Megaphone for a Dictator

CNN's Coverage of Fidel Castro's Cuba, 1997-2002

Conclusion: CNN's Sugarcoated Dictatorship

On February 4, 2000, CNN’s Newsstand devoted an entire story to the contents of Fidel Castro’s office, part of a recurring segment called “Cool Digs” on the workplaces of famous people. “When was the last time you saw a cup full of pencils on the boss’s desk?” asked CNN anchor Steven Frazier. “And, they do get used — look at how worn down the erasers are.... Years ago, our host worked as an attorney, defending poor people....He’s Fidel Castro, Cuba’s leader since 1959, who has been making waves lately in his fight for the return of young Elian Gonzalez.”29

It is very hard to imagine CNN producing a segment like that a few years ago about Chile’s former dictator Augusto Pinochet or the late President of the Philippines, Ferdinand Marcos. But some of the coverage Castro received promoted the idea that he was more of a celebrity than a tyrant. In 1999, on Castro’s 73rd birthday, CNN noted the occasion: “State-run media marked the day with images of his life from a student radical to communist leader,” anchor Jim Moret related. “Castro has been in power 40 years now, a distinction that has earned him a spot in Madame Tussaud’s famed wax museum in London.”30

Apart from the handful of stories documenting the arrest or imprisonment of peaceful dissidents, CNN usually presented Castro’s communist dictatorship as benign, and occasionally as a marvel of efficiency. After a large rally demanding that the U.S. send Elian Gonzalez to Cuba, Lucia Newman gave the dictator a compliment, of sorts: “Even President Castro’s staunchest critics have to give him credit for being able to organize such a large rally on short notice, a feat made possible by the fact that nearly every Cuban belongs to some sort of organization and every organization answers to the Cuban communist party and the state.”31 Ah, the political efficiency of the totalitarian state.

Too often, CNN chose to avert its gaze from the truth of Castro’s dictatorship. CNN could have used its unique bureau to add to the American public’s knowledge of the only totalitarian state in the Western Hemisphere. But instead of enlightening the public about the regime’s repression, CNN’s Havana office has mainly provided Castro and his subordinates with a megaphone to defend their dictatorship and denigrate their democratic opponents.

- **Task requirements**:
In the text on CNN's Cuba coverage, which recurring Newsstand segment featured the contents of Fidel Castro's office?

- **Data under study**:
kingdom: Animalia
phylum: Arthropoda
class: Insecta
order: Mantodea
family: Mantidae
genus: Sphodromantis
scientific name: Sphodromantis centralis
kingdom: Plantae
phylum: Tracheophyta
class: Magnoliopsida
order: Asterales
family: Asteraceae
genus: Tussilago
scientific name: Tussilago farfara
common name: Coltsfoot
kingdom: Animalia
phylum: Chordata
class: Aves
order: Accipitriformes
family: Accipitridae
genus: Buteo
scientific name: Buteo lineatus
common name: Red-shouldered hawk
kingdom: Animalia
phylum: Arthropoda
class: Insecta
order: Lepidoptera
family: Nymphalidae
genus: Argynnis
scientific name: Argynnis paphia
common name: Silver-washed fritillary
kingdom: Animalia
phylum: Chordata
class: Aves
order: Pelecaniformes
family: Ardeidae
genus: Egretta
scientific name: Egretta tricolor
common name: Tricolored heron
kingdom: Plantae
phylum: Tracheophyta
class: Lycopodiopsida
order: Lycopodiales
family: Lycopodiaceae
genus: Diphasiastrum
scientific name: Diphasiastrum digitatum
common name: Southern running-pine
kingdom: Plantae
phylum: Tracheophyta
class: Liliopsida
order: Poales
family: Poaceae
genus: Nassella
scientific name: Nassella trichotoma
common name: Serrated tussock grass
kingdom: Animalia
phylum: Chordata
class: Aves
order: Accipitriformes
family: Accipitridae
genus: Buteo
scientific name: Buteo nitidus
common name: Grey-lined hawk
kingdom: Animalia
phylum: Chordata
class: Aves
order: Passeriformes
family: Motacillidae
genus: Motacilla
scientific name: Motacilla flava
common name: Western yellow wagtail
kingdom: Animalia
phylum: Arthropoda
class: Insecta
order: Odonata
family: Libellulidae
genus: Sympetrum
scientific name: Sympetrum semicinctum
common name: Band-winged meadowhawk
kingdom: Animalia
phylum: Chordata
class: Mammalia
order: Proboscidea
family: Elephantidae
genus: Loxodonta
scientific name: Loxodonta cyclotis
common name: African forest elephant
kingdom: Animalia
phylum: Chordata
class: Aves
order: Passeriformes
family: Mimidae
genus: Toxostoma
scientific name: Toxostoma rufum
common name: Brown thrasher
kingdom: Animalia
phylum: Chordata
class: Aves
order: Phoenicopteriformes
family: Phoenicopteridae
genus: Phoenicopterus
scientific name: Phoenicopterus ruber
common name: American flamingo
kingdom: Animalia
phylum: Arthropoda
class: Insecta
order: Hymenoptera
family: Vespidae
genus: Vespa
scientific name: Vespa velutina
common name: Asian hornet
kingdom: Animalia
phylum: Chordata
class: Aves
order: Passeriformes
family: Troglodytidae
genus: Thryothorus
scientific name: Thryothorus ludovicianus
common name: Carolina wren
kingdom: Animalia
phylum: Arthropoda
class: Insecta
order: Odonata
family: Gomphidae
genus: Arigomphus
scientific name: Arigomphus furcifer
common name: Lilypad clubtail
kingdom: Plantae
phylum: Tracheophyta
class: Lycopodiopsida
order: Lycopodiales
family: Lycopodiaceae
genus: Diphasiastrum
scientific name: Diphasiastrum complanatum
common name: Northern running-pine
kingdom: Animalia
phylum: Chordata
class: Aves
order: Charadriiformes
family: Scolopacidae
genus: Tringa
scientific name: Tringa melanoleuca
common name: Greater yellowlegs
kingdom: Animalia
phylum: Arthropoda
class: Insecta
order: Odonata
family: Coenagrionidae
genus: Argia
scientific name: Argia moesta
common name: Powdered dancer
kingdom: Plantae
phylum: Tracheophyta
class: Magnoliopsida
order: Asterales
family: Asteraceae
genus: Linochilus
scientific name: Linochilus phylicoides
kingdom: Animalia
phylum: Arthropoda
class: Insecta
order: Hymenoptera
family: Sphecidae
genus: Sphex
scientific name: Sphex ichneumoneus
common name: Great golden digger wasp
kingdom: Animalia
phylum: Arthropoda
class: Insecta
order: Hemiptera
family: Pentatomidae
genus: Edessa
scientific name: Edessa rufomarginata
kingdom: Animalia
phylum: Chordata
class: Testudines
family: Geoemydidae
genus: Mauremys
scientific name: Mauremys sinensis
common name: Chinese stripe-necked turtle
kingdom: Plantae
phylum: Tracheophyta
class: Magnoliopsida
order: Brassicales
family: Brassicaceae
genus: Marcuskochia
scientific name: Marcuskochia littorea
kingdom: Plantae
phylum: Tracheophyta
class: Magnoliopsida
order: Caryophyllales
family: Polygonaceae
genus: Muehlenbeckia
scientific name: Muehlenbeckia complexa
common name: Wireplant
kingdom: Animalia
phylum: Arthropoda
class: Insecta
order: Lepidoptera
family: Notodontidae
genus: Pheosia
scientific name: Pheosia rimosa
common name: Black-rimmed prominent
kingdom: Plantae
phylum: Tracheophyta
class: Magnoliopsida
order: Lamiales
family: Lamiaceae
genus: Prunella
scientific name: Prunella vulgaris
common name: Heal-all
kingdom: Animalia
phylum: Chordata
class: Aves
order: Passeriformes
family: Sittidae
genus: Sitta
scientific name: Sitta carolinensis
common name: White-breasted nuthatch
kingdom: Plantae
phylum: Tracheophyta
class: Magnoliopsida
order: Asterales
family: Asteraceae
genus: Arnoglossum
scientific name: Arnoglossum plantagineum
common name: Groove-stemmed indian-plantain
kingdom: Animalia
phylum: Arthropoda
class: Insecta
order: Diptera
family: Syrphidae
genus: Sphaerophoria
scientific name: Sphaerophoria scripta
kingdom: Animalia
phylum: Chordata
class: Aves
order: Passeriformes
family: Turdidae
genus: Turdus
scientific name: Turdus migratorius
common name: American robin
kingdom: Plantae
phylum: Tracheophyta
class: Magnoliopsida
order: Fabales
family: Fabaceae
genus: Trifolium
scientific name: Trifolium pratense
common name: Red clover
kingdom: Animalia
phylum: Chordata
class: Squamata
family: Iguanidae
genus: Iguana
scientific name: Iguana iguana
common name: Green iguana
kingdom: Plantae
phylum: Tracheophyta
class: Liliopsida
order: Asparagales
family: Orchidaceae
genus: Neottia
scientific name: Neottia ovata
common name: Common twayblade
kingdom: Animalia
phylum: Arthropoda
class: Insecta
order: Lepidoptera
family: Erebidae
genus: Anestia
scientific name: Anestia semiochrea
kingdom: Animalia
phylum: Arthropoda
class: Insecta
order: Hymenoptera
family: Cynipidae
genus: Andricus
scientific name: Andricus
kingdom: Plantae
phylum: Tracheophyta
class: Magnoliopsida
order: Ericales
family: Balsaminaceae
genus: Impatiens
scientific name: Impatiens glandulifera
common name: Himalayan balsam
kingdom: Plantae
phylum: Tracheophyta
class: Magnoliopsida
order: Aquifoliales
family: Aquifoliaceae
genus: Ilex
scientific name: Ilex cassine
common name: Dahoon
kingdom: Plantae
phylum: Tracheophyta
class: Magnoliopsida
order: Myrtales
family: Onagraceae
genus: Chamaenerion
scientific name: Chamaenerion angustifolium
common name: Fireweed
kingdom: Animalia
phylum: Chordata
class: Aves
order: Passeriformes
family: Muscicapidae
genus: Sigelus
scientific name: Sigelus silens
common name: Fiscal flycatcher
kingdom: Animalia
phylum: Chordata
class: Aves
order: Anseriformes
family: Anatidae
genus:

- **Response box**:
"Cool Digs," a segment on the workplaces of famous people.